There were times I could picture specific scenes. During a string heavy part I was picturing the scene where the Merry Men tie vines to the trees and otherwise prepare for the arrival of Gisbourne, Marion, and the collected taxes for Richard’s ransom. During a brassy section, I was reminded of Robin and Will Scarlett rescuing Much from Gisbourne after he killed the dear near the beginning of the film. There was other music that brought to mind Robin strolling into the castle with the stag on his shoulders—and even the little bit of acting when Flynn jabbed the man at arms with the antler of the stag. There is a flurry of music that is perfect for the fight scene that follows shortly thereafter- - - but honestly I can’t recall if the music is similar or not. I just know that when that music started playing I could picture the hero rolling over backward, knocking down a row of attackers with a bench, climbing up a sconce to reach a balcony as well as him shooting arrows from the balcony.

The record is of the Berlin Symphony Orchestra conducted by Walter Jurgens and has both a 1966 and a 1970 copyright date. I believe the ’66 date is European (Milan, Italy), and the ’70 date is U.S.A. pressing for F & W. I don’t know who played the theme from Robin Hood, but presumably the Warner Brother’s orchestra. Korngold had apparently left Austria where he was conducting opera to compose the music and the Nazi’s annexed Austria and seized his home while he was in Hollywood winning an Oscar.

Can anyone else hear a similarity, or is my ignorance making all music in the Romantic style sound alike to me?

I can hear some stylistic similarity between the third movement of the Tchaikovsky 6th and the march heard over the opening credit of The Adventures of Robin Hood. They’re both bright, swaggering, brassy marches in a late Romantic vein.

A couple of YouTube clips for comparison:

Tchaikovsky
Korngold

They’re sort of similar, but use different thematic material (and Korngold is a bit more “modern” sounding).

I’m pretty familiar with the Tchaikovsky symphony, but it’s been a LONG time since I watched the movie or listened to Korngold’s score; there may be some other interesting points of similarity that I don’t recall.

Thank you for the reply and the links. I specifically believe the Tchaikovsky starting about 6:51 could very well have inspired the Korngold starting about 0:25 in the links you provided.

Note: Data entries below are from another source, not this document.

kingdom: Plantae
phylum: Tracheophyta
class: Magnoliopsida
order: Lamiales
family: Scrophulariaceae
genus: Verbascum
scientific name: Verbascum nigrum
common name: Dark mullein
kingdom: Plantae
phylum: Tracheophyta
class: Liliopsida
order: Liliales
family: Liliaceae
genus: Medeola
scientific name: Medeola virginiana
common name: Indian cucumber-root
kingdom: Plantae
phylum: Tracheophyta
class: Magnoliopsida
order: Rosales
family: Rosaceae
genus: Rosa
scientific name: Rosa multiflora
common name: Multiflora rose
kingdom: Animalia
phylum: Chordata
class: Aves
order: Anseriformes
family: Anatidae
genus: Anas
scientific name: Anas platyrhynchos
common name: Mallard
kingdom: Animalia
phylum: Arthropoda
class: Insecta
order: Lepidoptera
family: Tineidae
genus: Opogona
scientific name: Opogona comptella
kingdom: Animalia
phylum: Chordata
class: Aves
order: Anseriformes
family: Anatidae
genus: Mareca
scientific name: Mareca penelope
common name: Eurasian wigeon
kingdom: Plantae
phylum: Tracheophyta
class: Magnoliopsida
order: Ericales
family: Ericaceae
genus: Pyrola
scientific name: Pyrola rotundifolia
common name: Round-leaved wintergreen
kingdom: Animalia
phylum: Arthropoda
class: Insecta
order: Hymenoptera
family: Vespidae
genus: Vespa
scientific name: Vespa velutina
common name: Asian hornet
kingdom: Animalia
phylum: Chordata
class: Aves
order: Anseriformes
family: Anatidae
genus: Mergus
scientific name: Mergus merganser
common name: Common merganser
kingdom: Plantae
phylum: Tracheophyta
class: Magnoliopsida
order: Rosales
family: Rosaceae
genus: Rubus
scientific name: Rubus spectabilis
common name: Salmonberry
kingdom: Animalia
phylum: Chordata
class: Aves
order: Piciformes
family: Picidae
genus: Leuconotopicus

Of course, there may be a dozen other pieces of music I am not aware of that also sound similar, but it seems likely to me Korngold had recently listened to the Tchaikovsky when he was composing the RH Suite, and might have been influenced by him—consciously or unconsciously. I further believe that the feeling of the two works are similar enough that you could easily place parts of the Tchaikovsky over scenes of The Adventures of Robin Hood, and the only difficulty would be getting them to start and end in the same time frame (the musical theme may be longer or shorter than the scene length), or the climatic instant may not occur at the right time. For example if both scene and the music selected (from symphony #6) are three minutes long- the music may be most dynamic and impressive at 1:36 and 2:48-3:00, but the action on screen might show the most danger at 1:56 and resolution and a more romantic turn toward the end of the three minutes. I guess what I am trying to say, is that in the unlikely situation where one had rights to use the images from the movie for free—but not the rights to use the music, that person could easily use the Tchaikovsky (which is presumably in public domain by now) to score the film with minimal loss of effect.